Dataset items
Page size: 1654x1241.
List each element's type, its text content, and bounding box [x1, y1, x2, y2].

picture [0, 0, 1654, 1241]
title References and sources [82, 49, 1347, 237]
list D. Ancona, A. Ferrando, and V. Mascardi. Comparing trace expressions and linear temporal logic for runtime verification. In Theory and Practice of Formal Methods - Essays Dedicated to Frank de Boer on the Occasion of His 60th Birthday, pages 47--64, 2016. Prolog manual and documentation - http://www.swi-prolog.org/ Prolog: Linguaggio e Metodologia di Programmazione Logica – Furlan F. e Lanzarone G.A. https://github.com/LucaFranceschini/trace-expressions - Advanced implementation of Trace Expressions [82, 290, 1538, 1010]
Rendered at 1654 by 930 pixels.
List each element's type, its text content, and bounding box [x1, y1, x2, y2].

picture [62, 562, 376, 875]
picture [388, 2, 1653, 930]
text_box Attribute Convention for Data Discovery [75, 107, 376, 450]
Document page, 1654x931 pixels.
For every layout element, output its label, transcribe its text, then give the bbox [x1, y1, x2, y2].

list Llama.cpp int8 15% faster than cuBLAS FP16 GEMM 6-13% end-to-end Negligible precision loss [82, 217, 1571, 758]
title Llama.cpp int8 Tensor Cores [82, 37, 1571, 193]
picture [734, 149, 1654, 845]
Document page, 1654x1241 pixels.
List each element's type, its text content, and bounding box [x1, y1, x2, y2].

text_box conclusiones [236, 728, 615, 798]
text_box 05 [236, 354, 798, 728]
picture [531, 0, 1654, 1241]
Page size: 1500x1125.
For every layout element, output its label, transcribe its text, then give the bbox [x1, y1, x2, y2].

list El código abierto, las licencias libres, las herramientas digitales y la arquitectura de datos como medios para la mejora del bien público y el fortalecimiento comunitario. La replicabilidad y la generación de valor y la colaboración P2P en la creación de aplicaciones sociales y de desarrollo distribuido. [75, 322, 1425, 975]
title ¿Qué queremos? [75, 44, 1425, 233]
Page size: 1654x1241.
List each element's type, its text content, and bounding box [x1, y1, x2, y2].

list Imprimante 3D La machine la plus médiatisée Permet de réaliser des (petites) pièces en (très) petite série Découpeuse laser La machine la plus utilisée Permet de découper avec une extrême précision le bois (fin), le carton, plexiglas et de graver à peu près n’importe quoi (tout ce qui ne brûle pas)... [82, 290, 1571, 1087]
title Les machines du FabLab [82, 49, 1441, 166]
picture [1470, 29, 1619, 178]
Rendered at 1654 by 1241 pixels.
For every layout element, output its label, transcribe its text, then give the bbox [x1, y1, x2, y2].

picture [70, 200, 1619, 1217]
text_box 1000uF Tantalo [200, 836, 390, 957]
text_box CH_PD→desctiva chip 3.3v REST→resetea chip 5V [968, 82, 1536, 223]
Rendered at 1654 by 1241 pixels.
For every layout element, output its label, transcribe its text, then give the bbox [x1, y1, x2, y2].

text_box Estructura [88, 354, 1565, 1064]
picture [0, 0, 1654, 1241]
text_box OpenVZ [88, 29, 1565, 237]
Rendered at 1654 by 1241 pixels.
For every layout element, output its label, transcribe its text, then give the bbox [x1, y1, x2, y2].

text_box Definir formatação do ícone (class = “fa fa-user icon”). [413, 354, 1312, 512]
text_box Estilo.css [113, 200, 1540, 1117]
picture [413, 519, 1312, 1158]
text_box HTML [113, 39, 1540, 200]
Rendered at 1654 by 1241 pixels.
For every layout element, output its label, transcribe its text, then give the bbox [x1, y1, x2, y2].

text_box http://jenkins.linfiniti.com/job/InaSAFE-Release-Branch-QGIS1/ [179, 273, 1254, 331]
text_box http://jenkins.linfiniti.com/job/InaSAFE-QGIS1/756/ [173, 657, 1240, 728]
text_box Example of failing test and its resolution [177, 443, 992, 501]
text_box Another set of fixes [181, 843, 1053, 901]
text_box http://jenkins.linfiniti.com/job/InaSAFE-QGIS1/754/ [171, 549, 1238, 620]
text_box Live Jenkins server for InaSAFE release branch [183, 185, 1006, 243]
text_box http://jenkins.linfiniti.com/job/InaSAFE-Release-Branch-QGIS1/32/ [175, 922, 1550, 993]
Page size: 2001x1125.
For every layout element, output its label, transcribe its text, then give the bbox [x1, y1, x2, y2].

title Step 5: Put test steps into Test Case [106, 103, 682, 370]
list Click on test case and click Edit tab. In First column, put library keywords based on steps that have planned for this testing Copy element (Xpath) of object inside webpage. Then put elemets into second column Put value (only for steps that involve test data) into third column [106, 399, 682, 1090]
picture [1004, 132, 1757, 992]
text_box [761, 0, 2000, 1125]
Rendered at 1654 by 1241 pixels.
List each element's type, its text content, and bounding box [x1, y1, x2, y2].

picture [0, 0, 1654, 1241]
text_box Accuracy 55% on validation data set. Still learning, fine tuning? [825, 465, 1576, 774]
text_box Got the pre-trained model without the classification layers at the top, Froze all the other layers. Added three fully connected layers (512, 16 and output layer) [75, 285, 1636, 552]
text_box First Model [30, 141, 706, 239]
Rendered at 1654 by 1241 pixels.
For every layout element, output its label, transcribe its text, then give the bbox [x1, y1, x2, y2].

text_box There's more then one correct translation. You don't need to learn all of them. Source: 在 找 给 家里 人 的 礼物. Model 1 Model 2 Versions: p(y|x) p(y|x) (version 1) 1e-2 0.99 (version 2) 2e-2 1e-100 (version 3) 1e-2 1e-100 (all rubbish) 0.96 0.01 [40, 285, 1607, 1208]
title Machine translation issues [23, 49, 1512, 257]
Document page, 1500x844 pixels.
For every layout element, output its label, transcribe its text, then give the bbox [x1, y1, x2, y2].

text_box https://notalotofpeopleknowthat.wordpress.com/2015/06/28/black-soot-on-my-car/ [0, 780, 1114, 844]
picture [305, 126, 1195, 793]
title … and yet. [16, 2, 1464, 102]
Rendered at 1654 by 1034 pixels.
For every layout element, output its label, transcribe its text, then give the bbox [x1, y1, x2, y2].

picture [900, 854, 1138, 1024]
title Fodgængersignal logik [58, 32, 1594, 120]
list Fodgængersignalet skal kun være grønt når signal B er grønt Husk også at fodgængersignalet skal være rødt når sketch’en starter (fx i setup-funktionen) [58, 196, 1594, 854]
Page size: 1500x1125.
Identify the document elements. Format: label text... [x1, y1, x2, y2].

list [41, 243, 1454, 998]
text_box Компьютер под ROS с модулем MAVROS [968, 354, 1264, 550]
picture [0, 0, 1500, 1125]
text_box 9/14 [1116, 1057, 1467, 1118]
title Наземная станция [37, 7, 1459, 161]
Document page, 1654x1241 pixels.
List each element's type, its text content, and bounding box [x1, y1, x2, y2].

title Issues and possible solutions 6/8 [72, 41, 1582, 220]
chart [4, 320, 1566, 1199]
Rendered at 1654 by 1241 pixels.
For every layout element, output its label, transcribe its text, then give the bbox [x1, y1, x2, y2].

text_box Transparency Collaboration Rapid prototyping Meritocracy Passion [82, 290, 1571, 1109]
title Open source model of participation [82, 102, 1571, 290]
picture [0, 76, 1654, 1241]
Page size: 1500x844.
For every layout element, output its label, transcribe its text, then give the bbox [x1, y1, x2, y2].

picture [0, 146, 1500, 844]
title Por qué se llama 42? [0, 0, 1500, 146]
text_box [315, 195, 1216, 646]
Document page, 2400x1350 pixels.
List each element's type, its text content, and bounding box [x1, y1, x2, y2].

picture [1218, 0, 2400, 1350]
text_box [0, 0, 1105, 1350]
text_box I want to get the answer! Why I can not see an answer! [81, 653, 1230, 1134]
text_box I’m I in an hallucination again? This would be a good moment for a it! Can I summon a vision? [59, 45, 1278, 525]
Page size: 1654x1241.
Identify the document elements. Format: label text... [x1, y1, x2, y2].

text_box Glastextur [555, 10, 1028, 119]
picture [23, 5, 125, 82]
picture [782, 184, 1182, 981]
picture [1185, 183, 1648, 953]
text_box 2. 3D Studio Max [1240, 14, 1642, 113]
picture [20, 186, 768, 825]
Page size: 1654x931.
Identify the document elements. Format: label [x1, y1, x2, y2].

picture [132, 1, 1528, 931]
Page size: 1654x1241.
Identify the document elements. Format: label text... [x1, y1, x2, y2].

* [Objective]: Convert the lines from the first one through the line containing "title References and" into a Markdown table with a Row column giving a running row number and a Line column holding the line itself. Leave out blank lines.

* [Answer below]:
| Row | Line |
|---|---|
| 1 | Page size: 1654x1241. |
| 2 | List each element's type, its text content, and bounding box [x1, y1, x2, y2]. |
| 3 | picture [0, 0, 1654, 1241] |
| 4 | title References and sources [82, 49, 1347, 237] |